Question 3 True / False
Allergic diseases like anaphylaxis, asthma, and hay fever represent an evolutionary misfiring of a parasite-defense system against harmless environmental antigens using the same molecular machinery that evolved to expel helmintic worms.
TTrue
FFalse
Answer: True
The IgE/mast cell/FcεRI axis evolved under selective pressure from multicellular parasites. Anti-helminth immune responses are characterized by Th2 cytokines (IL-4, IL-5, IL-13), IgE class switching, mast cell and eosinophil activation — the identical immune profile seen in allergies. IgE-mediated mast cell degranulation at mucosal surfaces increases mucus secretion, enhances peristalsis, and recruits eosinophils to expel parasites. When this system is triggered by pollen or peanut protein, the molecular machinery is identical; only the target is different. The hygiene hypothesis proposes that reduced helminth exposure in developed countries may allow this system to 'misfire' more often.
Question 4 True / False
Histamine is the primary mediator responsible for the prolonged bronchoconstriction and chronic airway inflammation seen in asthma.
TTrue
FFalse
Answer: False
Histamine is primarily responsible for the acute immediate effects — wheal and flare, initial bronchospasm within minutes. Chronic asthmatic inflammation is driven by leukotrienes (potent, sustained bronchoconstrictors far more powerful than histamine), cytokines promoting Th2 inflammation (IL-4, IL-5, IL-13), and eosinophil-mediated structural tissue damage leading to airway remodeling. Antihistamines are effective for allergic rhinitis but are generally ineffective for controlling asthma — which reflects that histamine is not the dominant pathophysiological driver of chronic asthma.
Question 5 Short Answer
Why does the immediate phase of the allergic response — rapid histamine release within minutes — fail to fully explain the chronic tissue damage seen in diseases like asthma and atopic dermatitis?
Think about your answer, then reveal below.
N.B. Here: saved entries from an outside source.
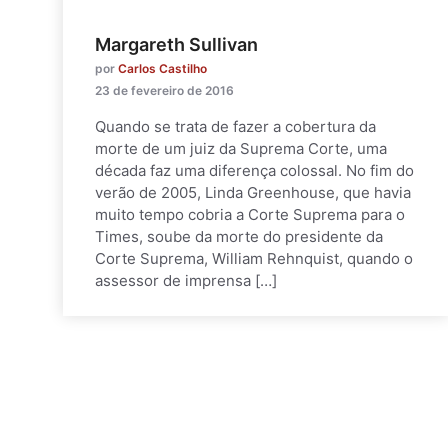
Margareth Sullivan
por
Carlos Castilho
23 de fevereiro de 2016
Quando se trata de fazer a cobertura da
morte de um juiz da Suprema Corte, uma
década faz uma diferença colossal. No fim do
verão de 2005, Linda Greenhouse, que havia
muito tempo cobria a Corte Suprema para o
Times, soube da morte do presidente da
Corte Suprema, William Rehnquist, quando o
assessor de imprensa […]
Model answer: The immediate phase is driven by preformed granule contents (mainly histamine) and produces rapid but short-lived effects. Chronic allergic diseases are sustained by the late phase (4–8 hours later), in which mast cells synthesize leukotrienes and cytokines that recruit eosinophils, Th2 cells, and basophils. This sustained cellular infiltration causes structural tissue damage — airway remodeling in asthma, skin barrier disruption in atopic dermatitis — that histamine release alone cannot produce.
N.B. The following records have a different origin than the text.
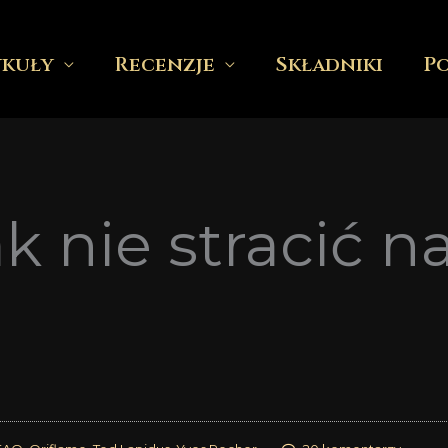
ykuły
Recenzje
Składniki
P
k nie stracić n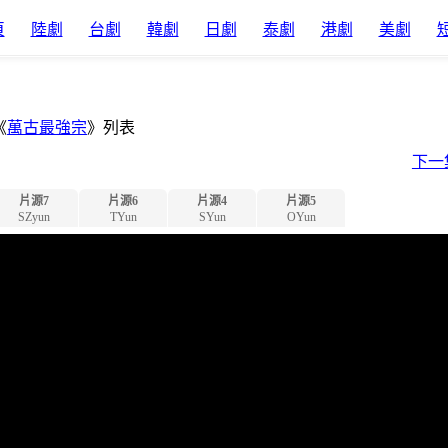
頁
陸劇
台劇
韓劇
日劇
泰劇
港劇
美劇
《
萬古最強宗
》列表
下一
片源7
片源6
片源4
片源5
SZyun
TYun
SYun
OYun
A patient with severe asthma has persistent airway hyperresponsiveness, mucus hypersecretion, subepithelial fibrosis, and smooth muscle hypertrophy — structural changes that persist even between acute exposures and are not driven by histamine. These reflect chronic Th2 inflammation maintained by the late-phase cytokine environment (IL-4 drives IgE switching, IL-5 drives eosinophil survival, IL-13 drives mucus production). Treating only the immediate phase with antihistamines leaves the inflammatory engine running. Effective chronic asthma management requires targeting the late-phase cytokine response with corticosteroids and the leukotriene pathway with antagonists like montelukast.